Like, i know Jacobins are somewhat larger...but Could they get along? I am getting a pair of Satinettes soon, and i was wondering if they would get along in a large flight Aviary.... would the jacobins bully the satinettes if they got close enough/ in visual range. Or woud the Satinettes like, i dont know, like fight with them or like fly on them and make them fly away in fear?????


----------



## LisaNewTumbler (Jun 24, 2013)

I don;t know that either of them have a reputation for being aggressive, so they shouldn't just automatically attack each other.

The risk of large vs small is that IF they do fight then the smaller one can get seriously injured.

However if you have plenty of space for the small ones to run away and get out of the big birds way there shouldn't be a problem.

I myself have a 5 bird loft with 3 very large pigeons (lahore and king mixes) and 2 triganino modenese (pretty small breed)

One of the big birds is a bully but heavy and not so mobile. The triganinos are extremely agile and quick to give him space.

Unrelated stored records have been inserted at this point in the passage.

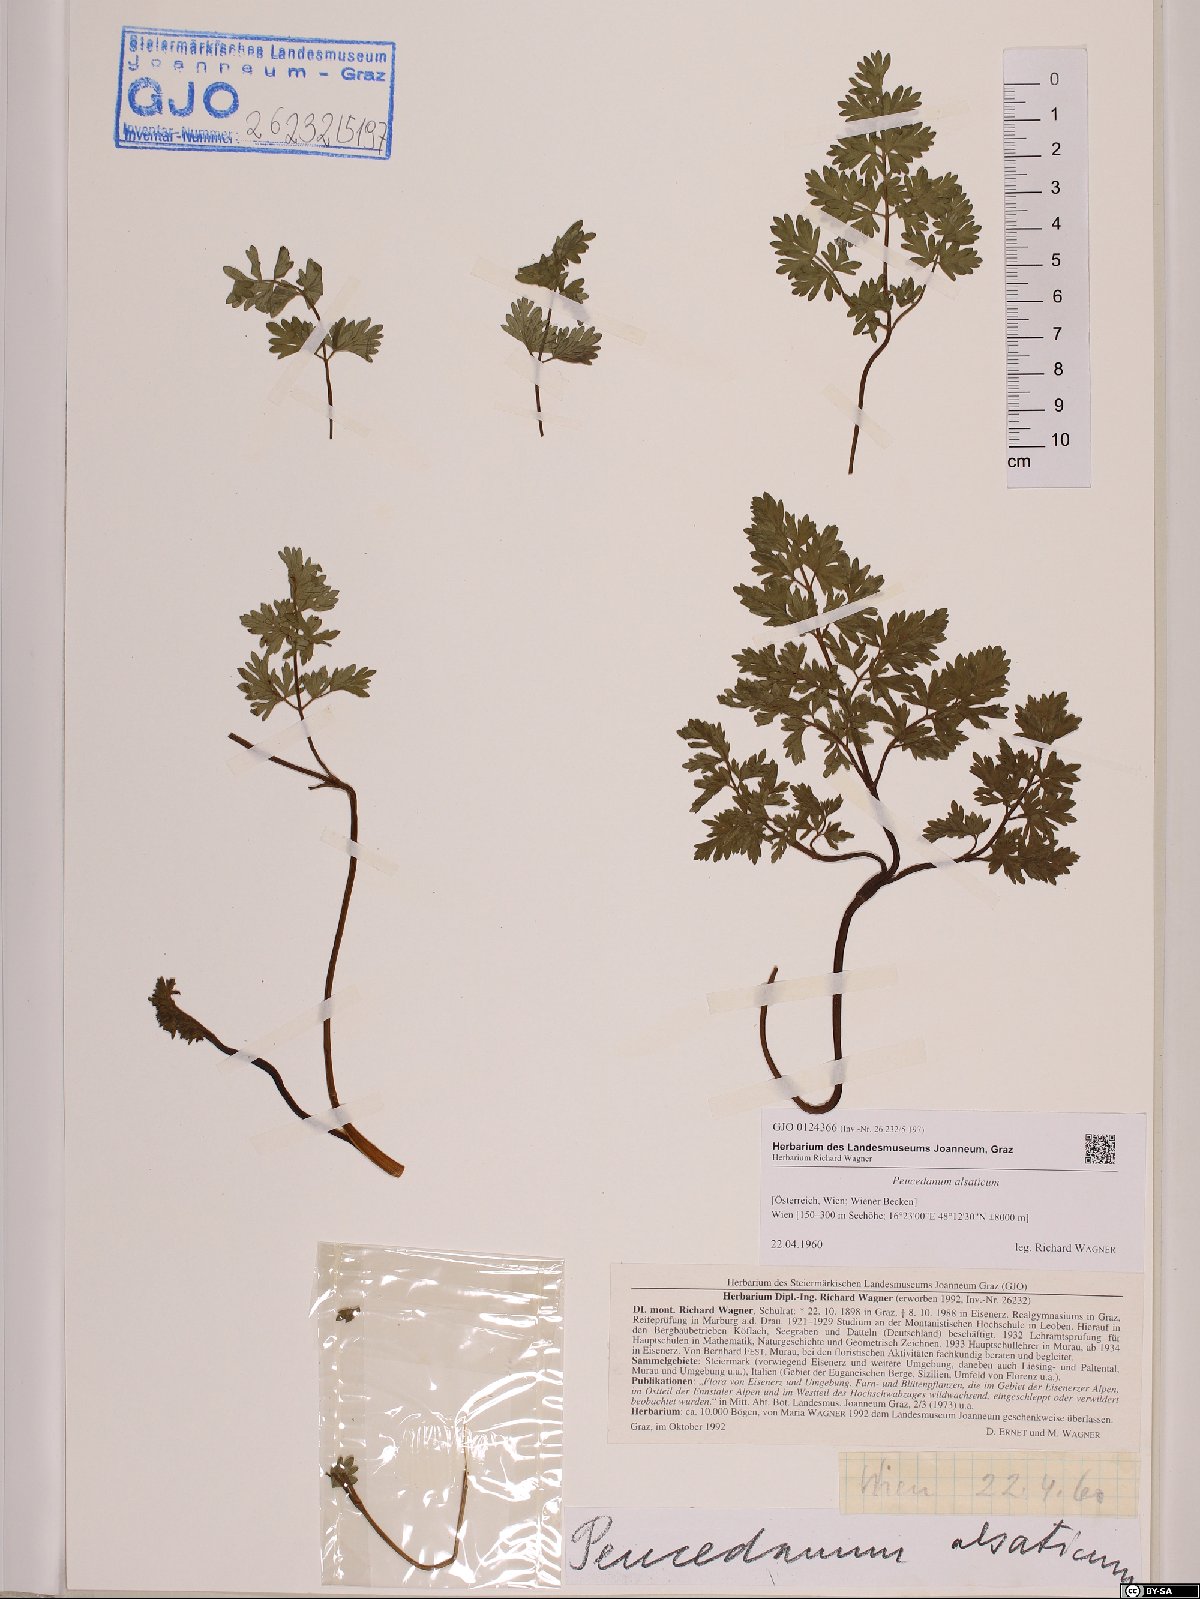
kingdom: Plantae
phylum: Tracheophyta
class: Magnoliopsida
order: Apiales
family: Apiaceae
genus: Xanthoselinum
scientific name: Xanthoselinum alsaticum
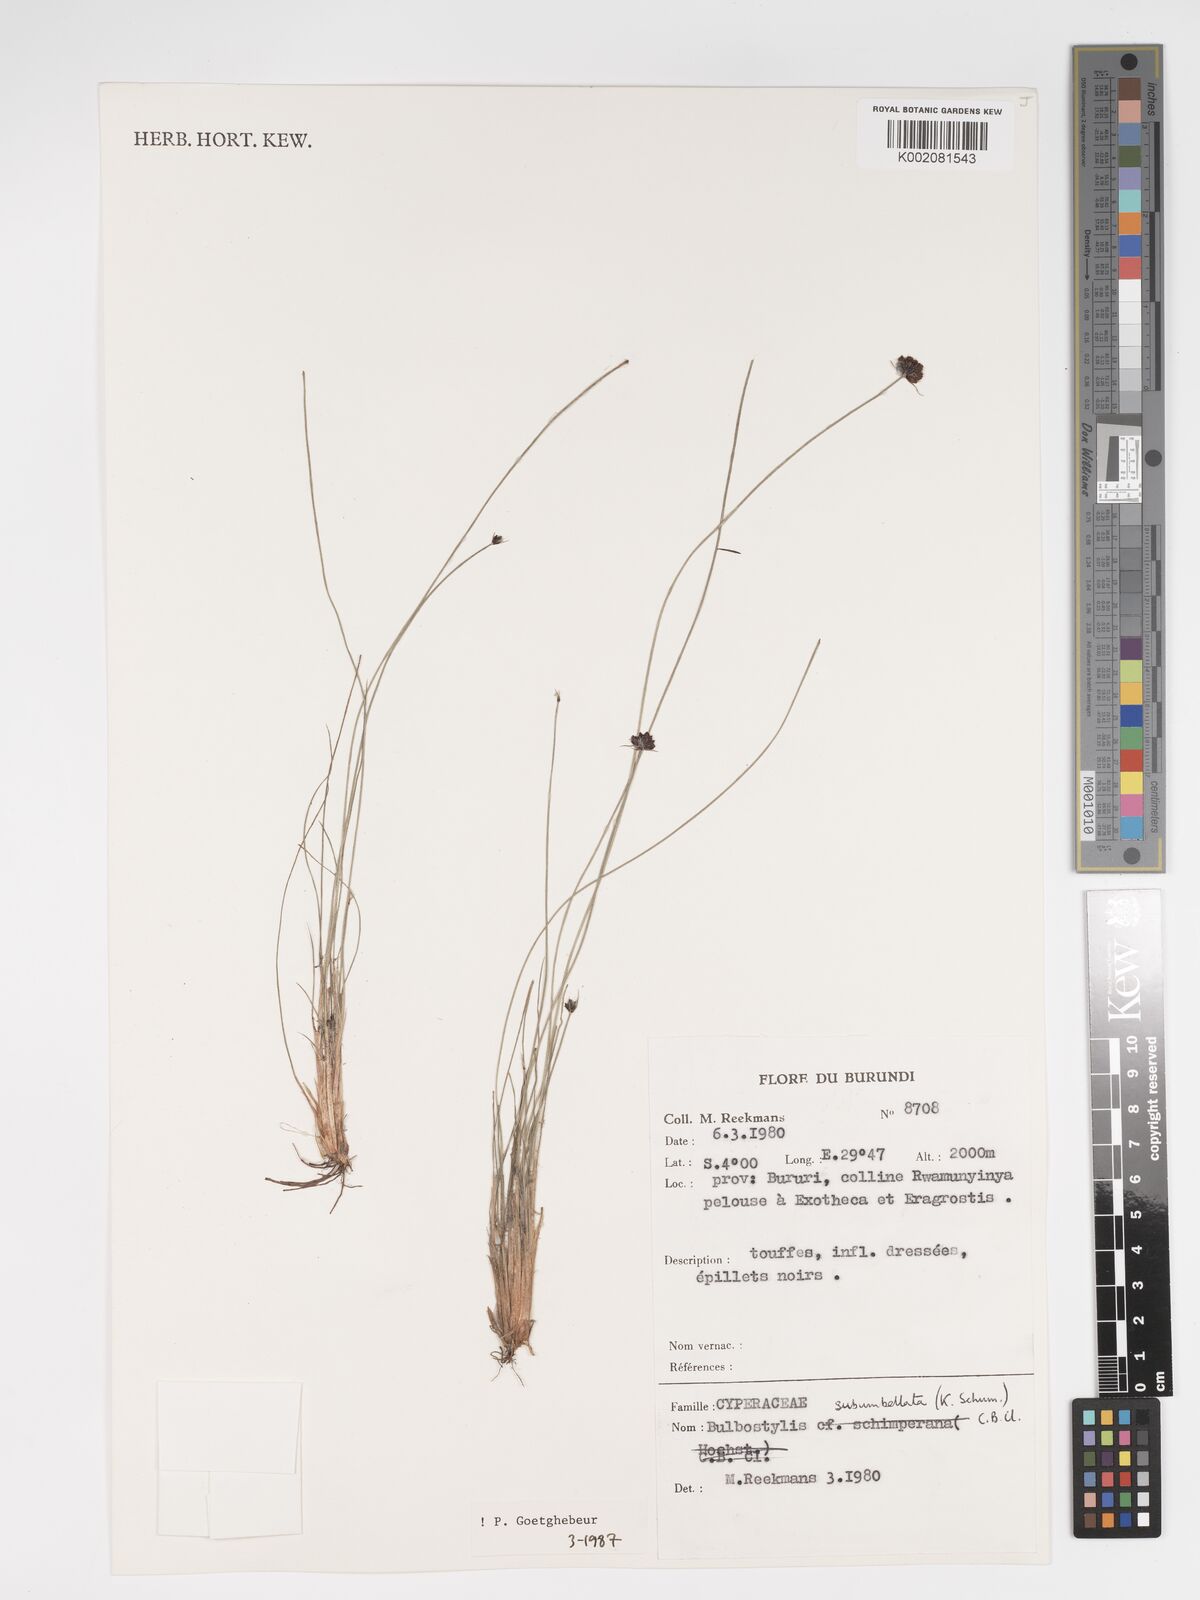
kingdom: Plantae
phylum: Tracheophyta
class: Liliopsida
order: Poales
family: Cyperaceae
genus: Bulbostylis
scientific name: Bulbostylis hensii
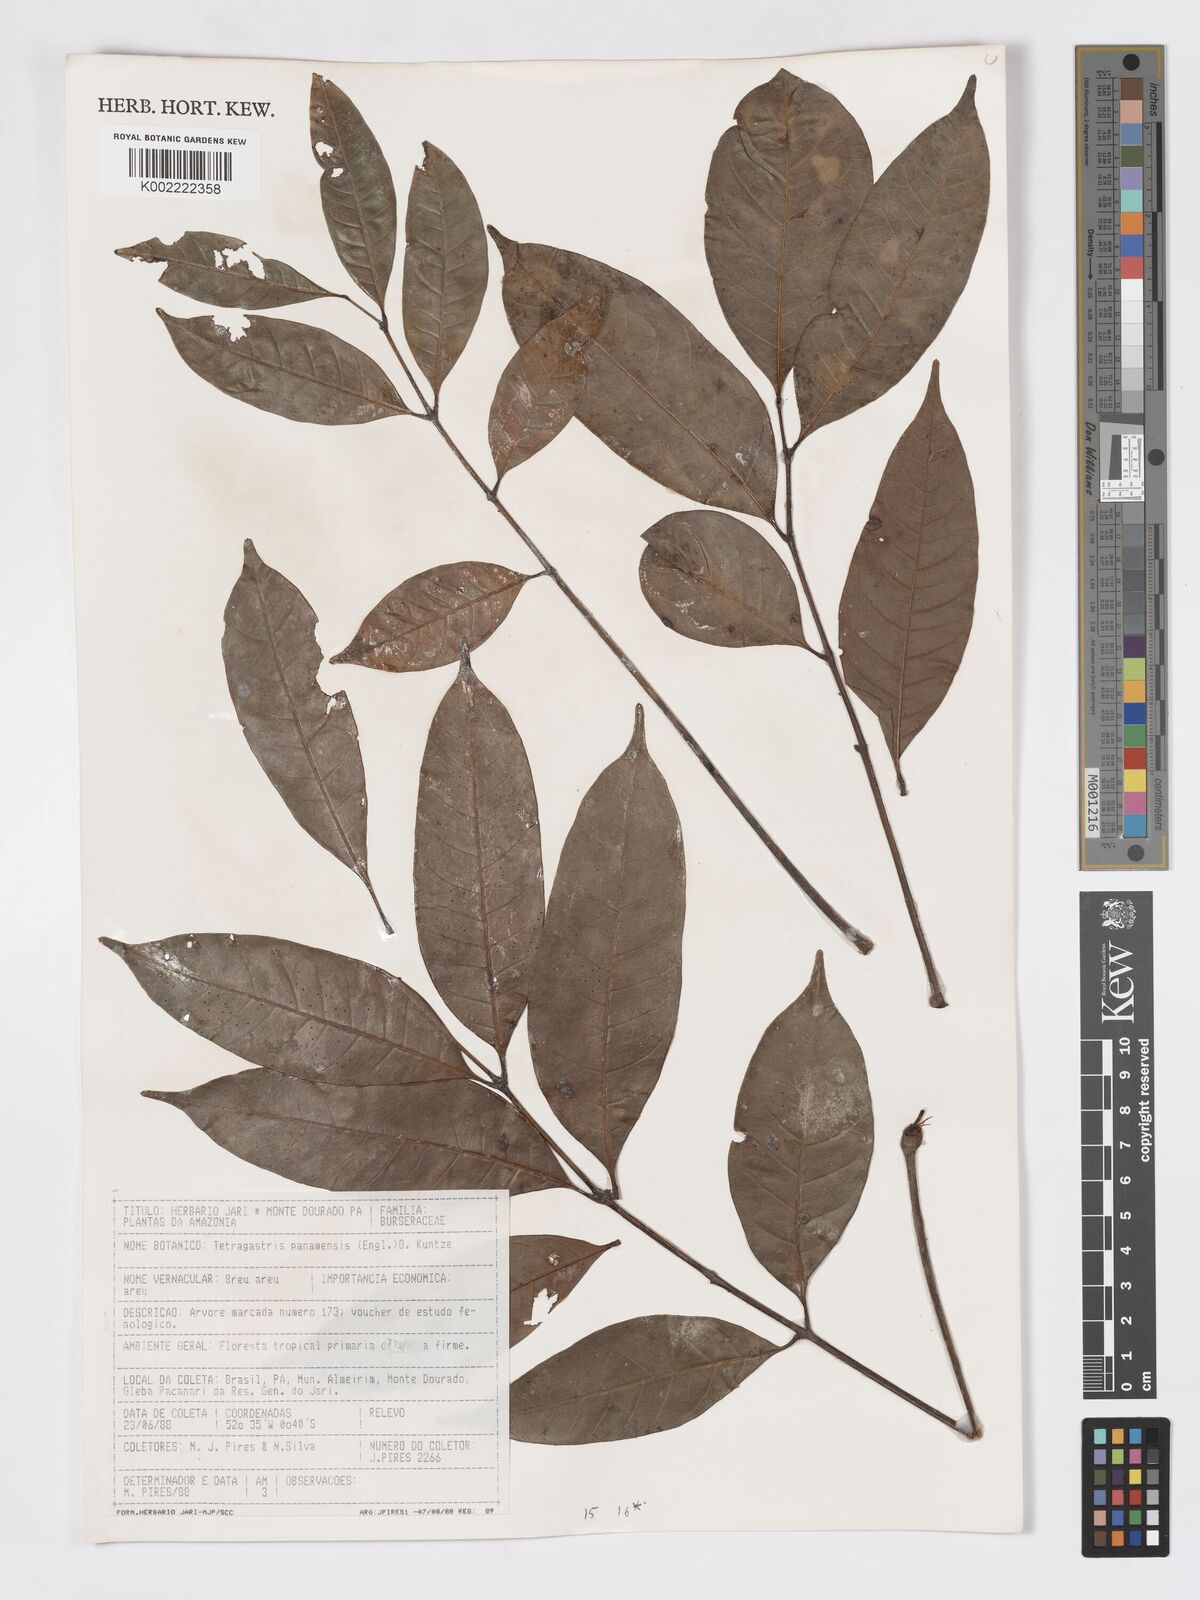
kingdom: Plantae
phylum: Tracheophyta
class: Magnoliopsida
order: Sapindales
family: Burseraceae
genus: Tetragastris
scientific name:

My male triganino has been picking fights with another very large male. Luckily the other male is really sweet and only fights back when really pushed, and then the little guy soon runs away!


----------



## Ross Howard (Nov 26, 2009)

Male Jacobins have a reputation of being bullies especially if babies are near they have been known to scalp them.


----------



## logomono13 (Dec 6, 2013)

LisaNewTumbler said:


> I don;t know that either of them have a reputation for being aggressive, so they shouldn't just automatically attack each other.
> 
> The risk of large vs small is that IF they do fight then the smaller one can get seriously injured.
> 
> ...


My Female Jacobin, Sarah, is more agile than the male, Nando. He tends to perch and watch the entire aviary. Sarah, she watches around because she has separated the ffeathers arond her eyes and is able to see good. She however, like Nando is clumsy when they flys, clashing into walls bet hold on like .... this happens often. When i had a pair of West of England Tumblers, Nando bullied the male, named Boo, and eventually he lived up to his name, Scareing the crap out of Nando, and eventually getting in a fight, and he just kinda never talked again.


----------



## LisaNewTumbler (Jun 24, 2013)

Ross Howard said:


> Male Jacobins have a reputation of being bullies especially if babies are near they have been known to scalp them.


Didn't know that! Thanks for the info


----------



## LisaNewTumbler (Jun 24, 2013)

In my case it seems that the biggest bird in my loft is the softest.

Poor guy is getting chased and bullied by the tiniest guy in the loft.
Pigeons  lol


----------